İstanbul Büyükşehir Belediye Başkanı Ekrem İmamoğlu, iktidara yönelik ve sistem eleştirileri gündeme oturan Türk Sanayicileri ve İş İnsanları Derneği (TÜSİAD) olağan genel kurul toplantısındaki açıklamalara destek çıktı. 

Gelen tepkilere "Bu ülkede memleketini dert edinen herkes konuşmalıdır. Konuşmak ne zamandan beri suç oldu?" diyerek tepki gösteren İmamoğlu, "Bir dönemde insanlar FETÖ kumpaslarıyla hapse atılıyordu. O zaman da 'Biz nasıl kandırıldık?' diyenler oldu. Şimdi ise aynı yöntemle eleştiren herkese yargı sopası gösteriliyor" dedi.

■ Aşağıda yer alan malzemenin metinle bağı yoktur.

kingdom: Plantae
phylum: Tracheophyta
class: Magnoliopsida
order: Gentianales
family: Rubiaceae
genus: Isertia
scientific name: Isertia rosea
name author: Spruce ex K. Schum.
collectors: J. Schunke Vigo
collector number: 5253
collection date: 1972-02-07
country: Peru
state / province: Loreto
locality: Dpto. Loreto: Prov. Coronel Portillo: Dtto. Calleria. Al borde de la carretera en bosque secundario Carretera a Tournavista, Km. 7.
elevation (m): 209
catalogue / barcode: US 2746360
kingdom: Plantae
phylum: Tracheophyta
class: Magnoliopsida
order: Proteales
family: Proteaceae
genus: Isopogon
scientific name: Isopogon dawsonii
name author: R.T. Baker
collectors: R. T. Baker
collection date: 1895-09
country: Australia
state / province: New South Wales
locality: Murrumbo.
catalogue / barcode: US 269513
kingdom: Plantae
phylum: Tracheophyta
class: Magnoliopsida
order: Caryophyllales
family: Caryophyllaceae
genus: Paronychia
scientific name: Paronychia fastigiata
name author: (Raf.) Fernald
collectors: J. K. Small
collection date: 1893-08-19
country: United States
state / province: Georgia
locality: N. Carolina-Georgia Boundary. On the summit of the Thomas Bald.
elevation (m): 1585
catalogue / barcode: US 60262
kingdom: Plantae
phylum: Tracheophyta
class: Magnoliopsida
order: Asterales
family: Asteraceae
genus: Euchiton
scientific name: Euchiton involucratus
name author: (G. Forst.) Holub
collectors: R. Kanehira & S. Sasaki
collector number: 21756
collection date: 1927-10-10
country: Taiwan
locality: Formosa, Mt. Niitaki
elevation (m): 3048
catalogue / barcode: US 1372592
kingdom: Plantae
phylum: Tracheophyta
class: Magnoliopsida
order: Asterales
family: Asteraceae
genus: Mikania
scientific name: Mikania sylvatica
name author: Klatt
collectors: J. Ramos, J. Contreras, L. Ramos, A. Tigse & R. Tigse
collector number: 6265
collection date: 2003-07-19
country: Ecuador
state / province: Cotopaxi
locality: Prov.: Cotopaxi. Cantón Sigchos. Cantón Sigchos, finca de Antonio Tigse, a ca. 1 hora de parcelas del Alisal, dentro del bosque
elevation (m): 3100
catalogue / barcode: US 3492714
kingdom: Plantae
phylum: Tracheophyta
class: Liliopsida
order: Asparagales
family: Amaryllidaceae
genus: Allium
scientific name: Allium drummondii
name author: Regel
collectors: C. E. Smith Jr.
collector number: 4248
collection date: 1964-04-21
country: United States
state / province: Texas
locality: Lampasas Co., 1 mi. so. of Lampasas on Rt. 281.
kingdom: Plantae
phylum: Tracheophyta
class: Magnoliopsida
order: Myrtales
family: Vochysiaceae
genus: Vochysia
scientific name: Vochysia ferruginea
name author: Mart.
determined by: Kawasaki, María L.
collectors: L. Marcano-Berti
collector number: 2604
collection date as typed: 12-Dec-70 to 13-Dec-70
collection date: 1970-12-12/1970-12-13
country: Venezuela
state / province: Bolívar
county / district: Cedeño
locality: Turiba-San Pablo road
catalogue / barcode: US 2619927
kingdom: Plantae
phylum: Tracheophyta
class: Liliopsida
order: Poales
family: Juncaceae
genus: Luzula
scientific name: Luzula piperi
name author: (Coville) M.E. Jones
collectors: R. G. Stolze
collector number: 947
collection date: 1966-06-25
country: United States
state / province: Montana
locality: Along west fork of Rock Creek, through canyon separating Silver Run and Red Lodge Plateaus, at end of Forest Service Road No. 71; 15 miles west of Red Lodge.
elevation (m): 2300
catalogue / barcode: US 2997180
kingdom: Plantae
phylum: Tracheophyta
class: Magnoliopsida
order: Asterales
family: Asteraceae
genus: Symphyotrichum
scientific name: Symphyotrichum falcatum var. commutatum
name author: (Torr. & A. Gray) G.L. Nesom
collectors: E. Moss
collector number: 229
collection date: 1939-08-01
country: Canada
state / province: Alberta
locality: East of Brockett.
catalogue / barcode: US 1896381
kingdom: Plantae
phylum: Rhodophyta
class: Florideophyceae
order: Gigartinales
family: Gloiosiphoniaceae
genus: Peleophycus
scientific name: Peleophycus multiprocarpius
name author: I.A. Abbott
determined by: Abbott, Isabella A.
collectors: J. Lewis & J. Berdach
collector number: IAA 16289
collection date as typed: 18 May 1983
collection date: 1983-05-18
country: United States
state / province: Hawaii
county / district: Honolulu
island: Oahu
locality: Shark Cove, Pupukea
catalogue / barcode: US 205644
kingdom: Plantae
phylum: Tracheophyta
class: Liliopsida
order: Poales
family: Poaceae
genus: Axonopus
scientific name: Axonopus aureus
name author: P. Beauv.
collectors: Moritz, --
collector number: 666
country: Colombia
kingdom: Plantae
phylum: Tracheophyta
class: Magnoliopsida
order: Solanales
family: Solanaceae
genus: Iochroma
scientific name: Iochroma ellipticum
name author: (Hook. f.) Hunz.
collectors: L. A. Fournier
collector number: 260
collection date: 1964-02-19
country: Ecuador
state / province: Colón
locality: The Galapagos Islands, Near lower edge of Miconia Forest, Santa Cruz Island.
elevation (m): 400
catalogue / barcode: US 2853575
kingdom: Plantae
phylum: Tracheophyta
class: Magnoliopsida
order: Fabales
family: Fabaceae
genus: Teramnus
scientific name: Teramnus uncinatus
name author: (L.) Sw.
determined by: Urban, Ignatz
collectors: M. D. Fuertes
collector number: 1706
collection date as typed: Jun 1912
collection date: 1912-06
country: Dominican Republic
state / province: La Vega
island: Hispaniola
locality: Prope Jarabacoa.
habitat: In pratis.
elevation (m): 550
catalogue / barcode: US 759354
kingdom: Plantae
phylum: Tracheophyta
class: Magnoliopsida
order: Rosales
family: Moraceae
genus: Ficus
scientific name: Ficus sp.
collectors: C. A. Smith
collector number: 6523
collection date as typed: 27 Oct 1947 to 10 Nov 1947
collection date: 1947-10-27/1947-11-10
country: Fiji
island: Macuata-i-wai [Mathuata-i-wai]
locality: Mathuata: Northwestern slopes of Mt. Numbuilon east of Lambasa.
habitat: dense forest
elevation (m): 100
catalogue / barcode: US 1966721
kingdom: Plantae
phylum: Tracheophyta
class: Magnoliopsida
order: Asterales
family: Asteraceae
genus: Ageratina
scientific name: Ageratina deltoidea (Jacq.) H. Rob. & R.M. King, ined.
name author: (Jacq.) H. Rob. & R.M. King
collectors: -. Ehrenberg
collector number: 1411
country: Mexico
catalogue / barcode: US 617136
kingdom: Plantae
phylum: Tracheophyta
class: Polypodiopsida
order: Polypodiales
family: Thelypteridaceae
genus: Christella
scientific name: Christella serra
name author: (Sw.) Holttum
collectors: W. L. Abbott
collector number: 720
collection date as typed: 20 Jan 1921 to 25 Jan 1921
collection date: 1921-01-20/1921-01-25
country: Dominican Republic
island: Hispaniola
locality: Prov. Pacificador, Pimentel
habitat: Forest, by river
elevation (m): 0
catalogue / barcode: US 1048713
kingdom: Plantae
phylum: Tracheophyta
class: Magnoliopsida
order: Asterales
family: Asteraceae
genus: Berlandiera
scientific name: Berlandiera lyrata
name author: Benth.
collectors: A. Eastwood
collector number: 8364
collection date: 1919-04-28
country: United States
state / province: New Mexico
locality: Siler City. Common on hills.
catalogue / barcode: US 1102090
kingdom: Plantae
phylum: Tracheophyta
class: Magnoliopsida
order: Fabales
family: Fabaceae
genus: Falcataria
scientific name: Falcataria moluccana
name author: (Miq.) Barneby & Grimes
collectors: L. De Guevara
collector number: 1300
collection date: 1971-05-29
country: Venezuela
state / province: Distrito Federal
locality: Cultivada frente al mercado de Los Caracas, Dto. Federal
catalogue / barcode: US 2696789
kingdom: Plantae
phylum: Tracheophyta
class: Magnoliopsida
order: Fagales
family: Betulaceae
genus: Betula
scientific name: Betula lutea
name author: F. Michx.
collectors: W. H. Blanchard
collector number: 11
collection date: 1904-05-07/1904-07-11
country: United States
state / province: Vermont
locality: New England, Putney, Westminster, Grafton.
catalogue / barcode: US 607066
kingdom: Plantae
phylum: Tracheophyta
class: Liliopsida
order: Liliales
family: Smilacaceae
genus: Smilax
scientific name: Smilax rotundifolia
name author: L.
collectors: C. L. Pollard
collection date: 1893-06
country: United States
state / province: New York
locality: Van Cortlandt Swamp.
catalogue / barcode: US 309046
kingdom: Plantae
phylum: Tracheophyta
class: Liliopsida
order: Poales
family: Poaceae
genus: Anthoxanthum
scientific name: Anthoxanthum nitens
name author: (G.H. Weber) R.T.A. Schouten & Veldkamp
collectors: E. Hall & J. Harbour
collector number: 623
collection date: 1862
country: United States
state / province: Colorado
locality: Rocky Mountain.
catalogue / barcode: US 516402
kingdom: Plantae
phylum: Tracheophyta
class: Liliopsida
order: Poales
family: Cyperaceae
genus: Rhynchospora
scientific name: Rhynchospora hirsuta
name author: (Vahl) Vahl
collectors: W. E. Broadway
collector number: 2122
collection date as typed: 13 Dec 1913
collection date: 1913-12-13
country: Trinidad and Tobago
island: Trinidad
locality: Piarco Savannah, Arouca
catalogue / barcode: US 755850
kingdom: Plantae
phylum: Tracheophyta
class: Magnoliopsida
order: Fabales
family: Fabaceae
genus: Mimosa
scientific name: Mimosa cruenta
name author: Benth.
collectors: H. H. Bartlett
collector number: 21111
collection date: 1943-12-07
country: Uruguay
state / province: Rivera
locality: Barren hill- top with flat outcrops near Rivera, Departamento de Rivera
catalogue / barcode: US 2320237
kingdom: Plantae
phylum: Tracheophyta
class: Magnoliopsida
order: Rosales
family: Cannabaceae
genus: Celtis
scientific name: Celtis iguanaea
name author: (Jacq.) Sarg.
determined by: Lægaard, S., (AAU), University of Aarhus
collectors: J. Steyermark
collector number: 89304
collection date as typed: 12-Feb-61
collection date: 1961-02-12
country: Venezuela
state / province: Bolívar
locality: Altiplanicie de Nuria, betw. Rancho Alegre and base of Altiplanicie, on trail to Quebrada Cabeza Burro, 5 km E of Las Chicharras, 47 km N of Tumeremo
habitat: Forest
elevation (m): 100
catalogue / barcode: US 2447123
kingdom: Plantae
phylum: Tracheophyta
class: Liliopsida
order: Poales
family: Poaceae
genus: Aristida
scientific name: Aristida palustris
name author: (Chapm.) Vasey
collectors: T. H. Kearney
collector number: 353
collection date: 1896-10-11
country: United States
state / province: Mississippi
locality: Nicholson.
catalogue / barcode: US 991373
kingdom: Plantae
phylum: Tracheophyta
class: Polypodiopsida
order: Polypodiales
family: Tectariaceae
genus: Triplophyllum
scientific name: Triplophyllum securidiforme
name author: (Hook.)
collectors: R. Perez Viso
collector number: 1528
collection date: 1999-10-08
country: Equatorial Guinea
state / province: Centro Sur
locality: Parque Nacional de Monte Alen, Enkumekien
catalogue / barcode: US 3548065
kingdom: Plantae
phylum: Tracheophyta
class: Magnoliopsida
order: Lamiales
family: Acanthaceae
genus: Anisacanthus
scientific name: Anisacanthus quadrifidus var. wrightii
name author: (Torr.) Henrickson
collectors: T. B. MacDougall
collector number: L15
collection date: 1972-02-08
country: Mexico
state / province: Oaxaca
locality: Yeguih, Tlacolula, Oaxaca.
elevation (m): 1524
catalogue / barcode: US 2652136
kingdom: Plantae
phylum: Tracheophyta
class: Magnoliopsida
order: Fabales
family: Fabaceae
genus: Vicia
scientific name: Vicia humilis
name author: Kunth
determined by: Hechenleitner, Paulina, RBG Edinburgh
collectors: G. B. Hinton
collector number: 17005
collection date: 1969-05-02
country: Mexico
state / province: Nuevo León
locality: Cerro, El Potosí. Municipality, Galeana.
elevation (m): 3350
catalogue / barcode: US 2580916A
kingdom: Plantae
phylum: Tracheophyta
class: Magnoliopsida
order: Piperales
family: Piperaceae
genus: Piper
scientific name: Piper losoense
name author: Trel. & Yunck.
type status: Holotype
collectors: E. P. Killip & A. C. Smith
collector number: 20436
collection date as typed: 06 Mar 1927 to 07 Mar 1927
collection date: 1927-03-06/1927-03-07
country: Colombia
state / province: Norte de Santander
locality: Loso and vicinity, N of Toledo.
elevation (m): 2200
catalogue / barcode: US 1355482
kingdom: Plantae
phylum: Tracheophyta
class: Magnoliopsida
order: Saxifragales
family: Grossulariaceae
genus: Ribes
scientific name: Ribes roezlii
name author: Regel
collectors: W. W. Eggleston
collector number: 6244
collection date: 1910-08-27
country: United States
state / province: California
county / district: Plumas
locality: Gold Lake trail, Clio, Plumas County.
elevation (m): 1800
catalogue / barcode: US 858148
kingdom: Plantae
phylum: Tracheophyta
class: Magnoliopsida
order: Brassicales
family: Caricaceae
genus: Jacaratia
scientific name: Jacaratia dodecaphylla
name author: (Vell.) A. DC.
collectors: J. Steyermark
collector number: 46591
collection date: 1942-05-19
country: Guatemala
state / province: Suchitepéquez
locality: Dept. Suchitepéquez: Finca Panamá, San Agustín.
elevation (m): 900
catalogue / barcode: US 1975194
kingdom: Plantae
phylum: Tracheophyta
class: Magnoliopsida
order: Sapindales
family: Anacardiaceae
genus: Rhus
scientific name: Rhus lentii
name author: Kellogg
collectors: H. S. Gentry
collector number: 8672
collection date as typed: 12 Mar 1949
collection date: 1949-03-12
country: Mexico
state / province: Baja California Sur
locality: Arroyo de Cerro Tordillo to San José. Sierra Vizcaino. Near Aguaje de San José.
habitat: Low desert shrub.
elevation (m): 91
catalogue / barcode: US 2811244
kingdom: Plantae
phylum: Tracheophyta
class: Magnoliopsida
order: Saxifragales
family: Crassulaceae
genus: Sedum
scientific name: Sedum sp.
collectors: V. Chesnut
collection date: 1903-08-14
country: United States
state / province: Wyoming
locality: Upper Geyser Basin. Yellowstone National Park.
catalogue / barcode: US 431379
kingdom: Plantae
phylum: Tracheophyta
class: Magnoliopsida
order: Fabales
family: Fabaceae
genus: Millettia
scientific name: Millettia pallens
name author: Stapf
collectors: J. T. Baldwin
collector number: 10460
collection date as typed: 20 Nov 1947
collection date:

Çok sayıda ilde kar yağışı nedeniyle eğitime zorunlu ara Çok sayıda ilde kar yağışı nedeniyle eğitime zorunlu ara

Basın mensuplarının sorularını yanıtlayan İmamoğlu, sözlerini devamında da şunları kaydetti:

"TÜSİAD konuştu, konuşacak da! Başka iş dünyası temsilcileri de konuşacak! Bugün Ekrem İmamoğlu'na yapılan bu yargı tacizi, yarın başka kurumlara, başka bireylere yöneltilecektir. Tüm iş dünyası örgütlerine ve sivil toplum kuruluşlarına sesleniyorum: Eğer bugün haksızlığa ses çıkarmazsanız, yarın aynısı size yapılacaktır. Bu bozuk yargı düzeni sürdükçe herkes tehdit altındadır. Doğruyu söyleyeni dokuz köyden kovarlar böyle bi atasözü bu güzelim topraklara yakışmaz. Doğru söyleyen Ekrem İmamoğlu durduğu yerden bir milim kime esnetemez. O yüzden TÜSİAD bildiği doğruları söyleyecek. Yalan mı konuşalım! Bu ülkede öyle bir söz varsa çöpe attık, yalan söyleyeni dokuz köyden kovarlar. Kovulmak istemeyen doğruyu söylesin bu ülkede. Bu millet cesur olanı sever. Söz söylemede de cesur olmaya davet ediyorum herkesi."